PETIKAN TEKS:
▼▼▼

Instagraming

Tenggelam nya Kapal Van Der Wijck

Hari ini saya menonton film ini. Film nya tidak bagus, tidak ada yang spesial. Tapi alur kisahnya, bak karakter Hamka, penulisnya, ini tetap salah satu karya terbaik yang pernah ada dalam sastra melayu negeri ini.

Sebuah memoar melintas dibenak saya setelah saya menonton film ini. Ya sebuah memoar. Saya ingat kira-kira 3 tahun yang lalu, ketika ibu saya melakukan tugasnya untuk menasehati diri ini. Pada saat itu, tema nasehat ibu adalah “menjaga diri” selama kuliah. Ibu menyarankan agar saya menunda berkasih-kasih terlebih dahulu hingga menyelesaikan kuliah dengan baik.

“Kau tak perlu lah bercewek cewek diluar sana. Belajar yang baik saja dulu. Berkawan banyak-banyak. Bila nak tiba waktu, kan bertemu lah engkau dengan gadis pilihan hatimu.”

“Apa? tak lah. Tak guna mikir cinta, Ama. Tak bebas”

“Kalau pun kau dah siap nantinya, tak usah khawatirkan wanita. Kalau pun engkau nak mencari, lihat lah pula suku nya. Lihat lah pula asal keturunan nya. Agar ada tempat anak mu kan bersandar. Agar anak-anak mu punya mamak. Engkau carilah perempuan bersuku.”

“Apa itu suatu kewajiban, Ama?”

“Bukan suatu kewajiban. Tapi seeloknya begitu”.

Ayah yang ketika itu mendengar Ibu sedang menasehati saya, langsung mendekat dan meminta Ibu membuatkan teh manis hangat kesukaannya.

“Bukan suatu kewajiban. Bukan pula suatu dorongan, nak.”, kata ayah sambil menengguk teh cap daun kegemarannya ditemani ibu yang duduk disebelahnya.

“Apa ado lupo, ado sebuah buku dari Hamka yang bekisah tentang itu. Buku cerito, bukan buku tafsir atau buku agama. Seelok memang, ang mancari perempuan yang bersuku, tapi lebih elok pula, bila ang pilih wanita karena agama nya bukan suku nya”.

“Kenapa begitu, apa? Kenapa tak sama seperti kata Ama”, kata saya ingin tahu.

▲▲▲

DATA YANG DIBERIKAN:
▼▼▼

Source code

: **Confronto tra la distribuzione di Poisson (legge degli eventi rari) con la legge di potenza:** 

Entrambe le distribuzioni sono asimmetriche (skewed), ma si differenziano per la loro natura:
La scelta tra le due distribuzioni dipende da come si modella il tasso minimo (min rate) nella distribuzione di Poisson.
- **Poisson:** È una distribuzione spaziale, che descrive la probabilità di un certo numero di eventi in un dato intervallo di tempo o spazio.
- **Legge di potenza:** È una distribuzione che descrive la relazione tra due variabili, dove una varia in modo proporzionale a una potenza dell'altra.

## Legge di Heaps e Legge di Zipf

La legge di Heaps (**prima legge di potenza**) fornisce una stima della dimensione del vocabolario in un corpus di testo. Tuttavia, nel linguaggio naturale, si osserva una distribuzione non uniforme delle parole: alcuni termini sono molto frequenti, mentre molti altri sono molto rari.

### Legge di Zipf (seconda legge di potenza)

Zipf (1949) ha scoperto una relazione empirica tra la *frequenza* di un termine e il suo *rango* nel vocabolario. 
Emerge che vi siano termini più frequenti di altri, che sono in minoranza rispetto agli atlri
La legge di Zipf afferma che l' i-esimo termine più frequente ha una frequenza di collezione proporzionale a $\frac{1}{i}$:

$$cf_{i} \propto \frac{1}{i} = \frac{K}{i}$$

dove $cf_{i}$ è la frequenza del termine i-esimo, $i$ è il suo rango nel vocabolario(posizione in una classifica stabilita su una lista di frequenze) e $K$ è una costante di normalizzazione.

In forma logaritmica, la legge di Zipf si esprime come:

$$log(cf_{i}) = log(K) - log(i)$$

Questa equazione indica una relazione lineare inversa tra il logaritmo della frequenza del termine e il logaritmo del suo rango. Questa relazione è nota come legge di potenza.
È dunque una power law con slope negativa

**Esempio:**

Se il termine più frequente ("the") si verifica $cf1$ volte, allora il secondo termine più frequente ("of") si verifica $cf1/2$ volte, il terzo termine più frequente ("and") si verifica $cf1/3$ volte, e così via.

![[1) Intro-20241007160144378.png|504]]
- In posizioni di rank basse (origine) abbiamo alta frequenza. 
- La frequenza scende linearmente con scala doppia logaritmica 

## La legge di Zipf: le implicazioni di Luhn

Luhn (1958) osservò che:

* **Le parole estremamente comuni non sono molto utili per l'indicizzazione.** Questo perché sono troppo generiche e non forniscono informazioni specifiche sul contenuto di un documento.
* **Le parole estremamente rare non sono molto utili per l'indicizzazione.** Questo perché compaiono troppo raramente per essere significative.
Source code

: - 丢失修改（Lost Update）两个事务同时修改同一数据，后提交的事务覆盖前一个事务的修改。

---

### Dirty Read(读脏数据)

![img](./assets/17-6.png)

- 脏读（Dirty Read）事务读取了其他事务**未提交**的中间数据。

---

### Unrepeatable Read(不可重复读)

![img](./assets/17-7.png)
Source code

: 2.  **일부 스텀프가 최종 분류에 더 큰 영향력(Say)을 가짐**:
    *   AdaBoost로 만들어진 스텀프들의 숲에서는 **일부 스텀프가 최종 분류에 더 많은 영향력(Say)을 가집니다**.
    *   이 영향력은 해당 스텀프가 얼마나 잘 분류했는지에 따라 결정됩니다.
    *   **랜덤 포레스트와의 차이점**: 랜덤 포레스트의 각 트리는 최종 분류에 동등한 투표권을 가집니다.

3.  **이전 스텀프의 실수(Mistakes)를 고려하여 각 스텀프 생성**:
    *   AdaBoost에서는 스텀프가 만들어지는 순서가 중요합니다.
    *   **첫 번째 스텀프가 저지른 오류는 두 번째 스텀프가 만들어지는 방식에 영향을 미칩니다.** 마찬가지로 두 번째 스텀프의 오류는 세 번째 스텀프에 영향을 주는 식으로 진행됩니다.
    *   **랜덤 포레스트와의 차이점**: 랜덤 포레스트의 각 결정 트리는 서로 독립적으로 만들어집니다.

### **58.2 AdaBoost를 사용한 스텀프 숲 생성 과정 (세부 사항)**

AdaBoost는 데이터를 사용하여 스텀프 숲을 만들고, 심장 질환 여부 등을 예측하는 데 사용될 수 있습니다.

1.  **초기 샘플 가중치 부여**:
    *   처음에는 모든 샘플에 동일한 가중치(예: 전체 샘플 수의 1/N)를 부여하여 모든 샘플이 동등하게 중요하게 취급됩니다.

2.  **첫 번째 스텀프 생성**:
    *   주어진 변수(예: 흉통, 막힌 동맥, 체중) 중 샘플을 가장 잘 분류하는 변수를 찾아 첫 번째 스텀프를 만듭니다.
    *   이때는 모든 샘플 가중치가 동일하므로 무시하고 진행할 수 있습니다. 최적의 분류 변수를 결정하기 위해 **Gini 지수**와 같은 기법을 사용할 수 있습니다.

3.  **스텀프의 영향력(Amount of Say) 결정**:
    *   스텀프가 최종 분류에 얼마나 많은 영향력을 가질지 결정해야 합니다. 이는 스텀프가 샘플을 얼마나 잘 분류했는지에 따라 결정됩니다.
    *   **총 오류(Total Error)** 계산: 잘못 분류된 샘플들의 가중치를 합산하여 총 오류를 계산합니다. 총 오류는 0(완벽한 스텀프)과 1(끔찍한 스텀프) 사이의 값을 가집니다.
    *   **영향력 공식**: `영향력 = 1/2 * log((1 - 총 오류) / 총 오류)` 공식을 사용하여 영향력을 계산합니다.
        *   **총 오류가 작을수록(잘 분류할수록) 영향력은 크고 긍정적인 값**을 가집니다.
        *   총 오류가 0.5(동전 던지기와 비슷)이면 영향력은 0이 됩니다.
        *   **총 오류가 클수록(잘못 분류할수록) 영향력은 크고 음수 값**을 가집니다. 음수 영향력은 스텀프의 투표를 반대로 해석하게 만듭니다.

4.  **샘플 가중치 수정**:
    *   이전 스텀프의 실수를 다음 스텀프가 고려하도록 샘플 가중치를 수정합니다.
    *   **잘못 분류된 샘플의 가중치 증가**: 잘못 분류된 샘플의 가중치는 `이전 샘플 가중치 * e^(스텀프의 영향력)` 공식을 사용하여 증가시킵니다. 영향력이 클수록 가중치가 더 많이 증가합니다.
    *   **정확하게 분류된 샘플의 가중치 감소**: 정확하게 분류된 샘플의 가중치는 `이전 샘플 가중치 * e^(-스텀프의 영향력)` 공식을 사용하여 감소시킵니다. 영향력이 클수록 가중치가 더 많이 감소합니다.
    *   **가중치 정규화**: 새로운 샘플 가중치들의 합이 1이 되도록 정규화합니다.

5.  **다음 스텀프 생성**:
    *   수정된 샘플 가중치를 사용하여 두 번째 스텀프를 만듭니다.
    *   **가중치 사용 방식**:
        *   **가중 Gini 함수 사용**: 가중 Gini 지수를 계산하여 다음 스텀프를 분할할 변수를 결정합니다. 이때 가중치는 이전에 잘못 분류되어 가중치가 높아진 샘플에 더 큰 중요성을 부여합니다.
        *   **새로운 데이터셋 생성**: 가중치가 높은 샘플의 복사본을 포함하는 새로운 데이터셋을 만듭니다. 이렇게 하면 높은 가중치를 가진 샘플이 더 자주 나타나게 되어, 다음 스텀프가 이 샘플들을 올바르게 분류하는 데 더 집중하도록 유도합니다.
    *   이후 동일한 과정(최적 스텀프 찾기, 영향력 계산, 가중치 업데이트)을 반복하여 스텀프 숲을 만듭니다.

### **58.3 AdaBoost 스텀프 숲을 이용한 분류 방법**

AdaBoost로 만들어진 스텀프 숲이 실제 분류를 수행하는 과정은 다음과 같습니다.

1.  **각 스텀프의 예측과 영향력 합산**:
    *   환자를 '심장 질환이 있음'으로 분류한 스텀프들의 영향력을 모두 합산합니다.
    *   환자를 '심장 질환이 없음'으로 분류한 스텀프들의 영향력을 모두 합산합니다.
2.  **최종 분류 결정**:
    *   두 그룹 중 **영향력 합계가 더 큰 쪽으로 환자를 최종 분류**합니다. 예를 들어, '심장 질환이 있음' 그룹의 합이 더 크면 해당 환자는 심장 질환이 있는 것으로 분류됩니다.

▲▲▲

TERAPKAN HASIL BACAAN:
[A] Jawab pertanyaan berikut berdasarkan petikan tentang film Tenggelamnya Kapal Van Der Wijck:
(i) Siapa yang disebut sebagai penulis kisah tersebut?
(ii) Kira-kira berapa tahun lalu ibu memberi nasihat kepada tokoh "saya"?
(iii) Apa yang diminta ayah kepada ibu ketika mendekat?
[B] Ulangi tanpa perubahan seluruh bagian petikan, mulai dari "Hari ini saya" terus ke bawah hingga "kuliah dengan baik.".

JAWABAN BERURUTAN:
[A]
(i) Hamka.
(ii) Kira-kira 3 tahun yang lalu.
(iii) Ayah meminta ibu membuatkan teh manis hangat kesukaannya.

[B]
Hari ini saya menonton film ini. Film nya tidak bagus, tidak ada yang spesial. Tapi alur kisahnya, bak karakter Hamka, penulisnya, ini tetap salah satu karya terbaik yang pernah ada dalam sastra melayu negeri ini.

Sebuah memoar melintas dibenak saya setelah saya menonton film ini. Ya sebuah memoar. Saya ingat kira-kira 3 tahun yang lalu, ketika ibu saya melakukan tugasnya untuk menasehati diri ini. Pada saat itu, tema nasehat ibu adalah “menjaga diri” selama kuliah. Ibu menyarankan agar saya menunda berkasih-kasih terlebih dahulu hingga menyelesaikan kuliah dengan baik.